Wetherspoon’s is known for its keenly priced pubs (and outspoken founder), but it also has 55 affordable hotels across the UK: 44 in England, seven in Scotland and four in Wales. All are attached to pubs and many are in historic buildings, such as the 18th-century Wyndham Arms in Bridgend, which has doubles from £50 room-only. Sundays are the generally the cheapest nights to stay, with doubles at all hotels about £50, including the Catherine Wheel in Henley-on-Thames, which also has family rooms for four from £65.
The website UniversityRooms.com offers digs in student halls of residence during the holidays. Rooms naturally tend towards the no-frills but are affordable for expensive university towns such as Oxford and Cambridge, and often in central locations. It’s also a treat to sleep amid the dreaming spires where the great and good may once have laid their heads. Oxbridge colleges get booked up quickly, particularly the historic ones, but there is still some summer availability. For example, Hughes Hall, Cambridge, has en suite doubles for £90.
Coastal Cottages is a 40-year-old family-run business with about 500 properties in Pembrokeshire. While the collection includes beachside mansions and even clifftop castles, most are humbler dwellings that offer great value for money, such as Honey Hook cottage in Nolton, a converted barn sleeping five, with log burner (from £302 a week). Another barn conversion, Long Barn in Trehale near Mathry, sleeps six and has beams, exposed stone, a rolltop bath and a galleried crog loft in the eaves (from £480 a week).
Seaside apartments, Kent
Despite the name, My Seaside Luxury has a range of affordable seaview apartments in Ramsgate (for the best bargains) and Broadstairs, Kent. Elizabeth, an airy top-floor apartment in a late-18th-century building in the town centre and named after the campaigner and Ramsgate resident Elizabeth Fry sleeps four from £90 a night, and Queenie, a simple one-bed near the seafront sleeps two from £40 a night. Near the park, beach and clifftop walk to Broadstairs, Harriet, a small but stylish pad sleeps two from £50.
Woodland cabins, Devon
Host Unusual’s quirky places to stay include a few bargains, such as new listing Blytheswood: two former bunkhouses, now cosy cabins, in ancient woodland on the edge of Dartmoor. Both have double beds, kitchenettes, woodland showers and the use of fire areas and barbecue (logs and kindling included). The woods are home to horseshoe bats, pied flycatchers, hazel dormice, badgers and deer. There are forest walks from the door, plus three pubs, a shop and a tearoom within walking distance. The Nest is £50 a night (sleeps two plus one small child) and the Cabin, £75 (sleeps two adults and two children), both with a two-night minimum stay. hostunusual.com
Seaside cottages, Norfolk
Winterton Cottages is a collection of about 40 holiday homes in and around Winterton-on-Sea, an unspoilt seaside village in east Norfolk, a far cry from the expensive hotspots further north.

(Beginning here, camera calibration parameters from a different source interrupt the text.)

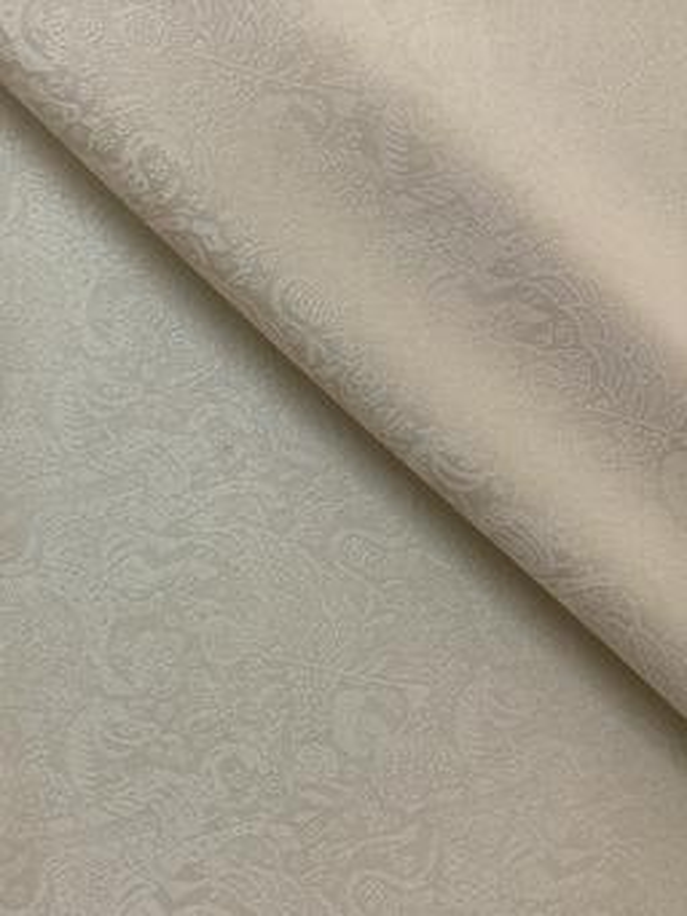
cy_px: 458
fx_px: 820
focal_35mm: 31
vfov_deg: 58.3
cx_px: 344
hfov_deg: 45.5
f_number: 2.4
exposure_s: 1/60
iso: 50
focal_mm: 3.3
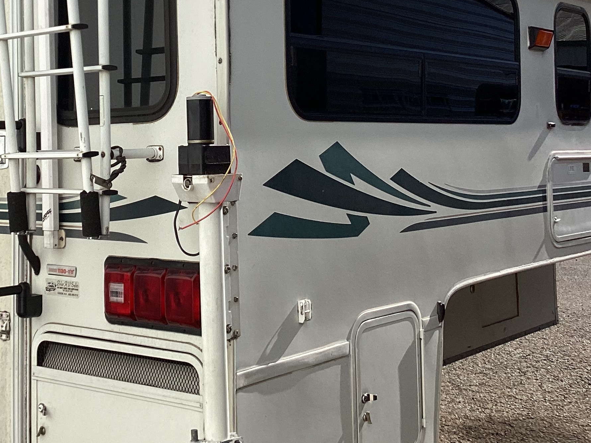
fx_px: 973
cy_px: 103
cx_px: 202
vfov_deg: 25.3
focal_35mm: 57
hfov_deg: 33.5
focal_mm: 3.3
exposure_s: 1/2092
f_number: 2.4
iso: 25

The properties range from fisherman’s cottages for two to large houses for groups. The two Old Chapel Cottages were converted from a Methodist church built in 1812 and sleep four from £553 a week. The Old Village Shop is now a three-bedroom house – complete with a replica shop window – close to the sand dunes, cafe, fish and chip shop and pub. It sleeps six from £735 a week.